General-secretary Shaye Candish said the proposed changes would “disproportionately impact nurses and midwives who are the largest cohort of workers with psychological injury claims”.
“The NSW government is arguably the single largest employer of women in the country. Women make up over 60 per cent of the state’s public sector workforce, and nurses and midwives are the single largest work group,” Candish said.
“We are calling on the government to confirm whether a gender impact assessment has been conducted on the proposed reform and, if not, urgently require that [such an assessment] be carried out.”
NSW Treasury guidelines state all “government agencies are required to prepare gender impact assessments for new policy proposals”.
“This recognises the important role the NSW government plays in ensuring the needs of all genders are understood and addressed in the development of public policy,” the guidelines say.
Meanwhile, the NSW Teachers Federation said it was “women members who will suffer the most from these changes” in a system already burdened with burnout and “skyrocketing resignation rates”.
“The federation cannot ignore the evidence that the NSW treasurer’s attack on mental health support is gendered. Of the federation’s approximately 60,000 members, 80 per cent are women,” the federation said in a submission to the inquiry.

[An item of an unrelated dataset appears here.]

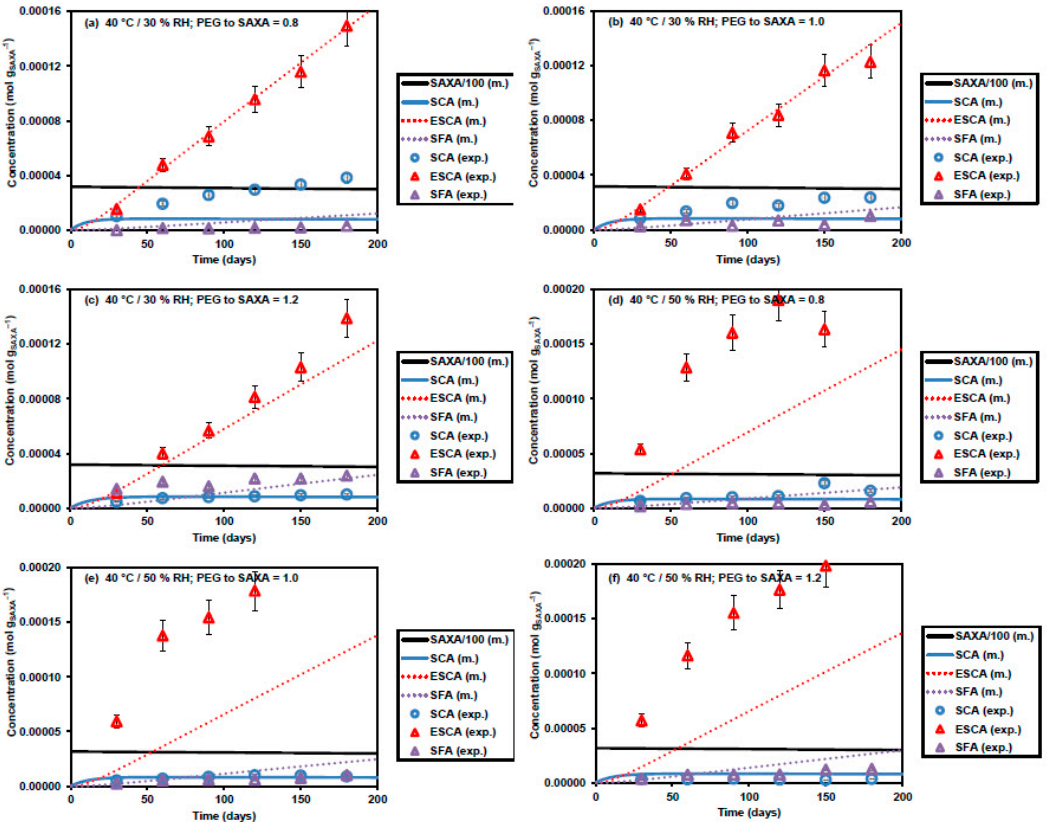
Figure 7. The concentration of saxagliptin (SAXA) degradation products (amidine (SCA), epimer (ESCA),andformylamide(SFA))( a – f )reactions. Linesrepresentfittedmodel(m.), markersexperimental data points (exp.). Tablet degradation tests were executed at the temperature of 40 ◦ C, the nominal water activity of 30% ( a – c ) or 50% ( d – f ), and the initial polyethylene glycol (PEG) to SAXA weight ratios of 0.8 ( a , d ), 1.0 ( b , e ), and 1.2 ( c , f ). The data for the measurements at 40 ◦ C, 10%, and 0.8–1.4 PEG to SAXA is presented in the Figure 6, respectively. A relative error of 10% is set based on sum of estimated analytical and sample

There has been widespread opposition to the proposed overhaul, although it has won support from the state’s business lobby. Business NSW chief Daniel Hunter has described workers’ compensation as “out of control” and claimed workers were abusing the scheme by lodging claims over “low-level workplace disputes and underperformance”.
NSW Treasurer Daniel Mookhey fronted the inquiry last week.Credit: Sam Mooy
Despite the opposition to the changes, Treasurer Daniel Mookhey has repeatedly stressed that the government has so far only released an exposure bill and would take on board the findings of the one-day inquiry, which heard from almost 40 witnesses.
“The state needs to make a decisive shift towards fostering a culture of prevention,” Mookhey told the inquiry. “Us parliamentarians need to lead it.”
“Ultimately, the best workers’ compensation scheme is one no one ever needs to use. Until that is possible, I urge parliament to act to save the scheme we have and fight to stop people from being injured in the first place.”
Mental health compensation claims have doubled in the past six years, placing financial pressure on the state’s nominal insurer, icare. This will push insurance premiums up by 36 per cent over the three years from 2026, the government says.
The government says the changes – which would also lift the level of Whole Person Impairment needed to claim lump sum damages from employers for psychological injuries from 15 to 30 per cent, – are critical due to the rising number of mental health claims and falling return-to-work rates.
The inquiry’s 700-page report, tabled late on Friday, makes no specific recommendations other than to urge the “government take note of the evidence received throughout the course of the inquiry when preparing the final bill(s).”
Committee chair Labor MLC Greg Donnelly said there would “be critics of the report who will deride it as a tick-and-flick or rubber-stamp exercise”.
“The timeframe did not permit the committee to undertake detailed examination and analysis of the volume of evidence, let alone prepare thorough and considered commentary, findings and recommendations,” Donnelly’s foreword said.